• About this exercise:
Copy out all of the records below word for word, leaving out the pictures.

[[ Information shown, beginning ]]

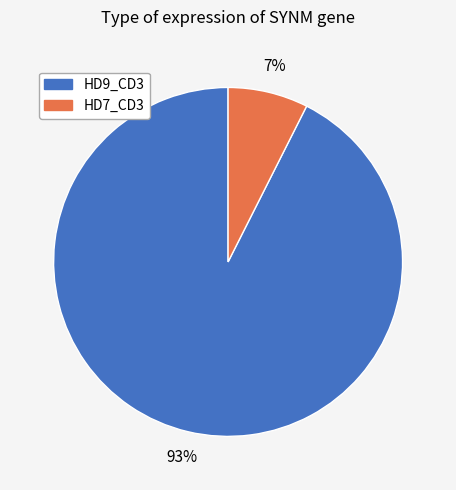

Which has a higher value, HD7_CD3 or HD9_CD3?

HD9_CD3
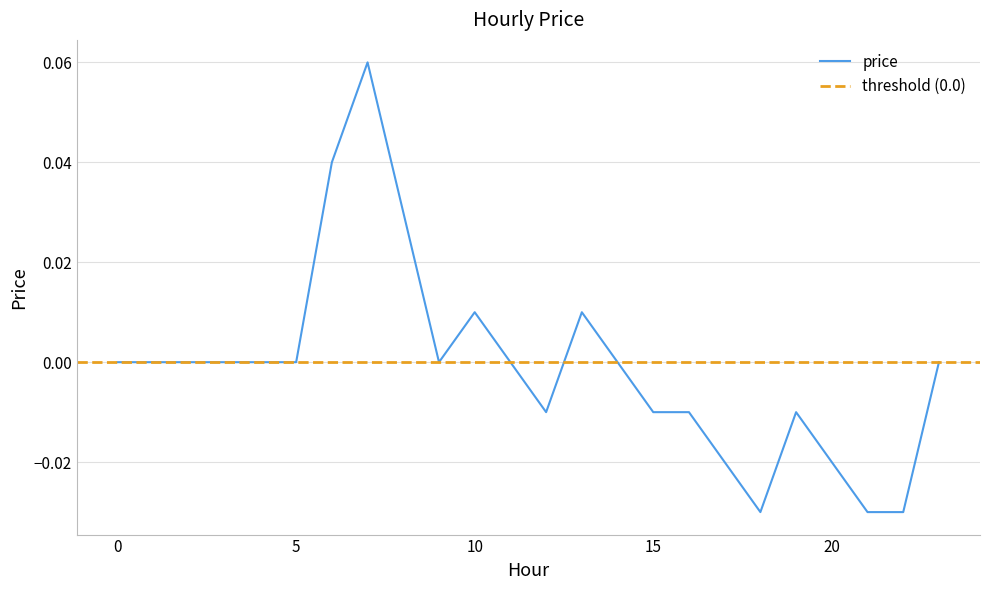

List the labels in order of value, smallest first.

18, 21, 22, 17, 20, 12, 15, 16, 19, 0, 1, 2, 3, 4, 5, 9, 11, 14, 23, 10, 13, 8, 6, 7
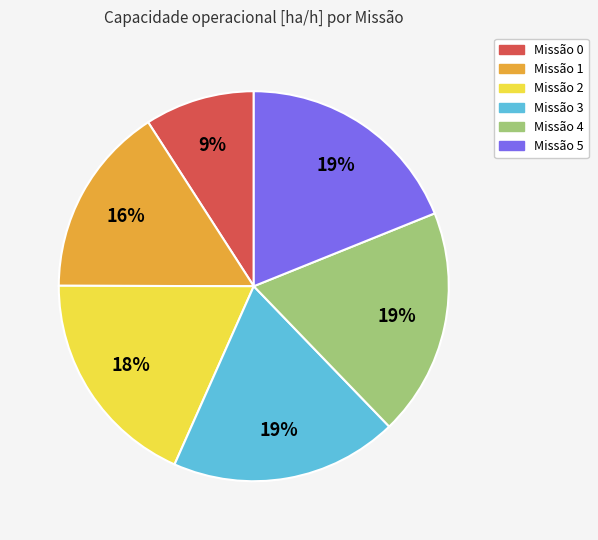

To the nearest percent, what is the average slice percentage?

17%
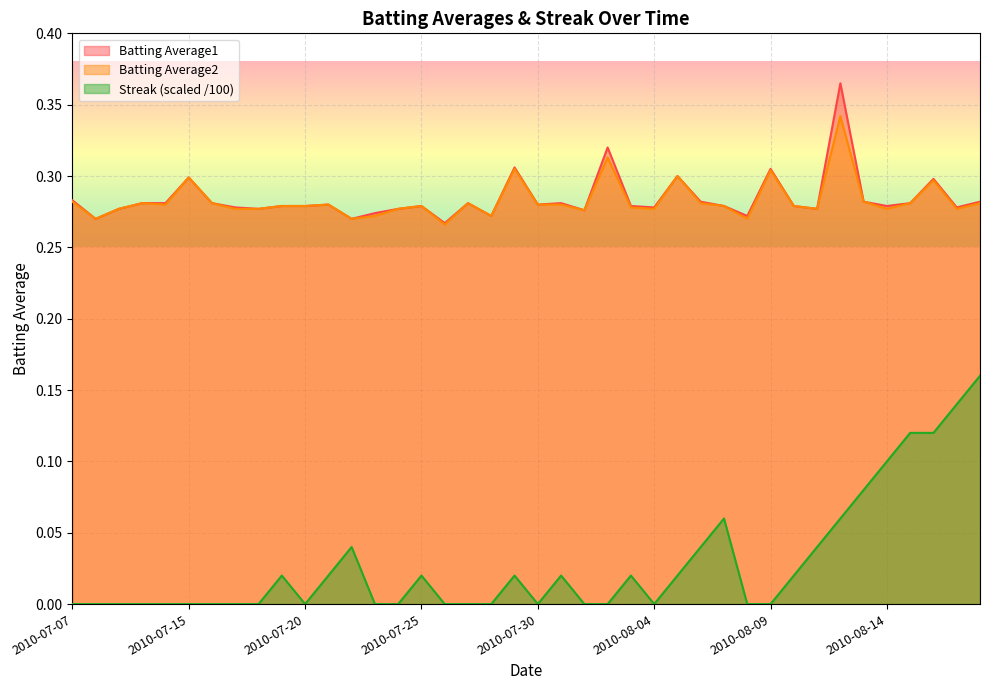

At which category does Streak reach its first local valley?

2010-07-20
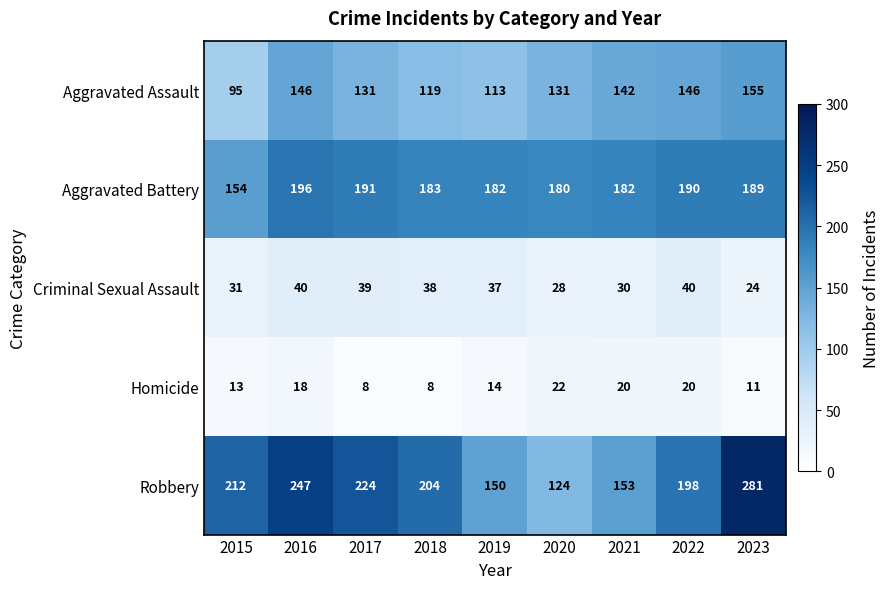

At which category is the sum across all series the highest?

2023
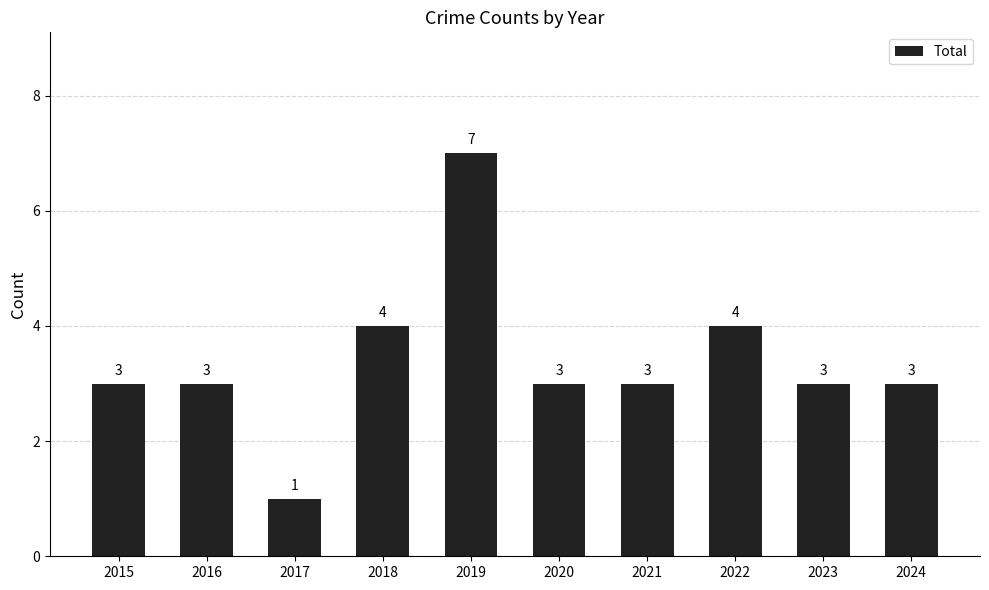

How many data points does each series have?

10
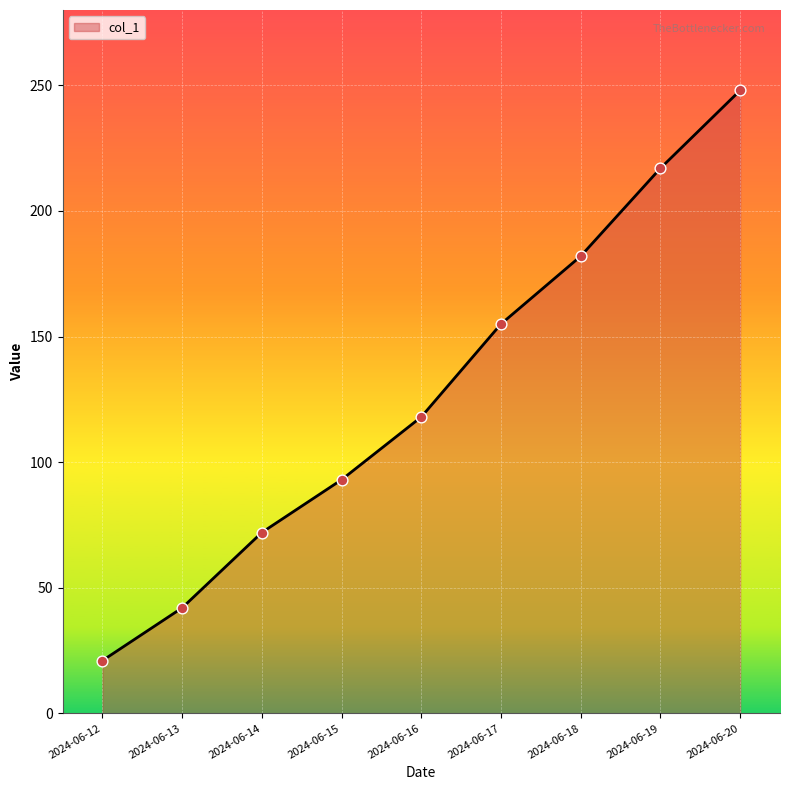

Which has a higher value, 2024-06-20 or 2024-06-12?

2024-06-20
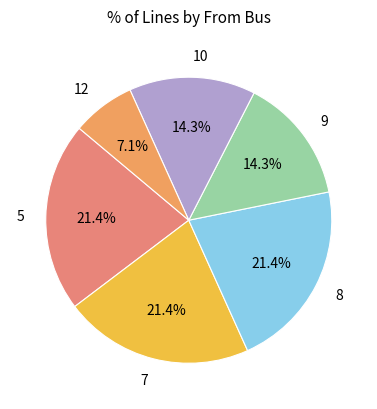

Approximately how many times larger is the value at 12 compared to 9?

0.5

[[ Information shown, end ]]

• Response area:
Which has a higher value, HD7_CD3 or HD9_CD3?

HD9_CD3

List the labels in order of value, smallest first.

18, 21, 22, 17, 20, 12, 15, 16, 19, 0, 1, 2, 3, 4, 5, 9, 11, 14, 23, 10, 13, 8, 6, 7

To the nearest percent, what is the average slice percentage?

17%

At which category does Streak reach its first local valley?

2010-07-20

At which category is the sum across all series the highest?

2023

How many data points does each series have?

10

Which has a higher value, 2024-06-20 or 2024-06-12?

2024-06-20

Approximately how many times larger is the value at 12 compared to 9?

0.5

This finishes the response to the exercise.